Everything's not alright and I would rather..."

Vic's POV

"No," I breathed in horror, racing over to the beautiful, blood-covered boy. My fingers searched frantically for a pulse and I found one, weak but present. He as still alive but he was barely breathing. I didn't dare move him too much, but I rested him between my legs and forced my fingers down his throat.

"Don't you die on me, Kellin! Don't you die!" [a/n If anyone gets that, I'll love you forever] I wailed, trying again and again to get him to throw up the poison that was slowly killing him. His blood stained my funeral suit.

Finally, miraculously, after three or four tries, Kellin expelled the foul substances onto the tile floor in front of him. He gagged over and over again, forcing out the contents of his stomach as I gently rubbed his back.

"Kells, Kells, look at me," I demanded through heavy sobs once he stopped heaving. There was a pile of vomit filled with little white pills on the floor and his shoulders were shaking violently. I delicately adjusted him so he was facing me. His eyes were cast downward, but at least they were open.

"You're gonna be okay, I won't let you die," I promised him semi-hysterically.

The next ten minutes went by in a red blur, smelling of vodka and puke. I called 911, because Kellin had lost so much blood. I soaked cotton balls in rubbing alcohol and tried my best to clean him up, feeling guilt rush through me at his whimpers of pain. I was going to try and bandage him a little, but there were too many cuts and so so much blood.

"If you were gonna leave this world, how could it be without me?" I sobbed, holding Kellin gently against me, brushing his hair out of his face. Kellin looked me in the eyes and I was frightened. His eyes were hollow, empty, dead. Kellin honestly wanted to die, but I couldn't live without him.

I rode with him in the ambulance, lightly holding his hand and trying to stop my tears. I pressed kisses to his blood-stained fingertips as the paramedics began their procedures.

"Sir, you're going to have to stay in the waiting room," the same nurse with a curly brown afro from Copeland's hospital stay told me. I nodded numbly and took a seat. Two familiar faces were seated across from me.
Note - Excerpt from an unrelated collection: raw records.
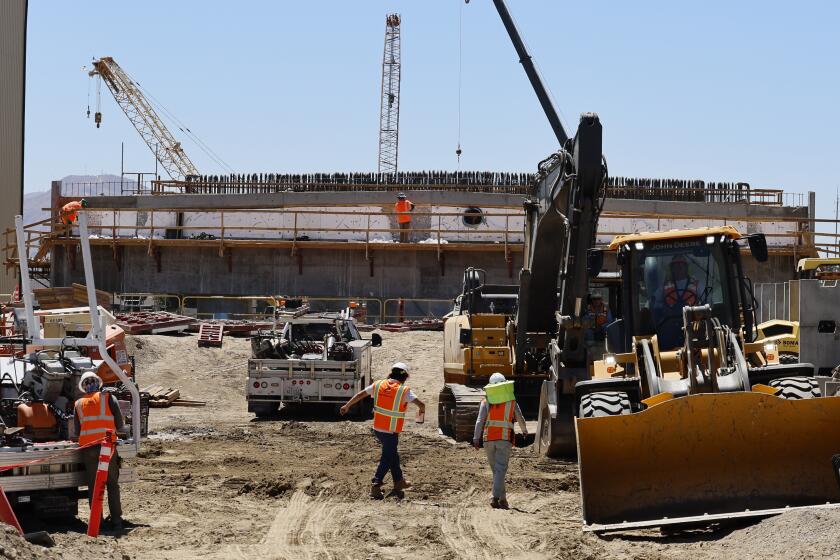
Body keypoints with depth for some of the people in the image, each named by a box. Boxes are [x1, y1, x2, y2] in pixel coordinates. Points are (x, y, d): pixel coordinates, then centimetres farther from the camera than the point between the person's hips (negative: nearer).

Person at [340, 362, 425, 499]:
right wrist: (422, 410, 6)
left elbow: (360, 395, 8)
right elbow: (421, 404, -19)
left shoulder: (378, 385, -2)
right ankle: (376, 485, -9)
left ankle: (399, 481, 35)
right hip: (391, 431, -6)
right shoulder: (404, 391, -15)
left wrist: (347, 406, 22)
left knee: (392, 454, 23)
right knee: (387, 459, 3)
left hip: (377, 428, 6)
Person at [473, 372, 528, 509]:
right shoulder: (511, 402, 7)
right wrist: (524, 430, 38)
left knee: (495, 469, 14)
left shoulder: (486, 402, 5)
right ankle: (496, 496, -23)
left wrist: (476, 439, -6)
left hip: (489, 439, 1)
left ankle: (502, 498, 18)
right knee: (500, 469, -7)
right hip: (505, 439, -1)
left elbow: (480, 421, -4)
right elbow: (520, 419, 18)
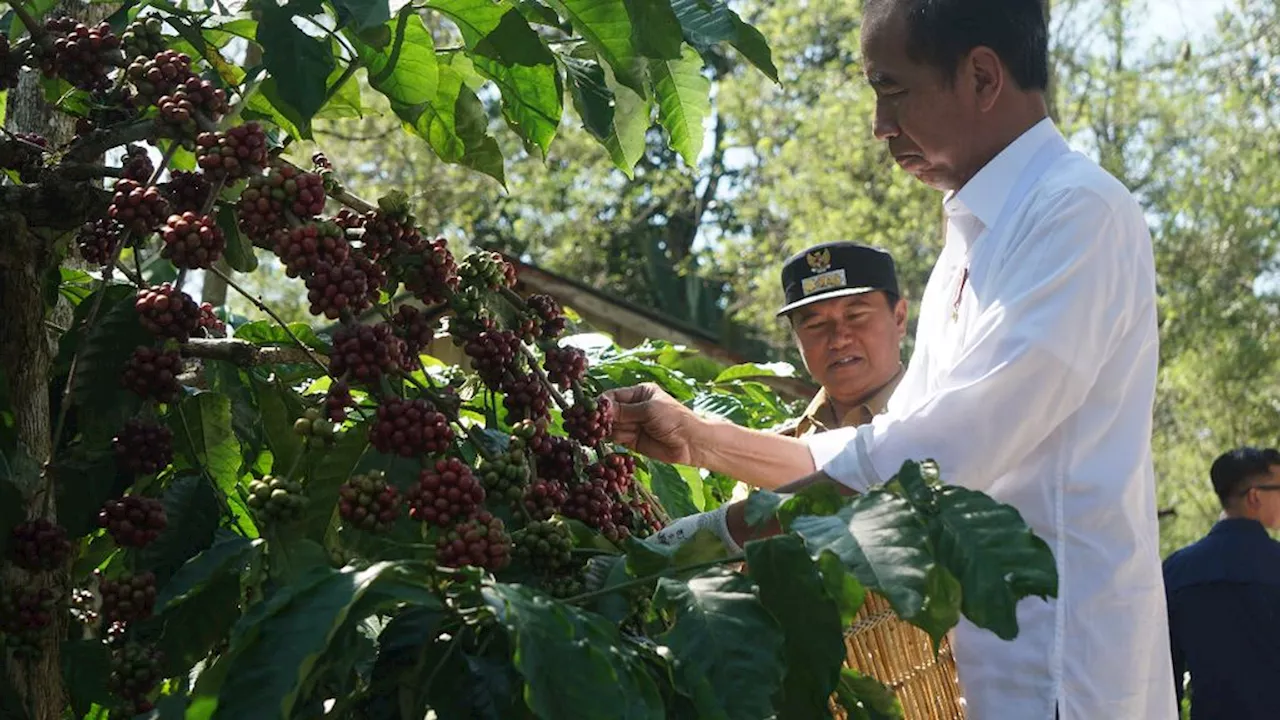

"I've been seeing you here entirely too much," the doctor with bright red hair commented. He had an arm around the short black-haired nurse I'd seen him making out with three days before. The amount of things that had changed since then hurt my head and my heart to think about.

"Yeah," I mumbled, tears still trickling down my cheeks. I wanted so badly to stop crying, but I just couldn't. What if Kellin died? What if I had been too late? I would never forgive myself if Kellin died because I left him alone. I couldn't let him die alone. He wouldn't want that, and it didn't have to be that way.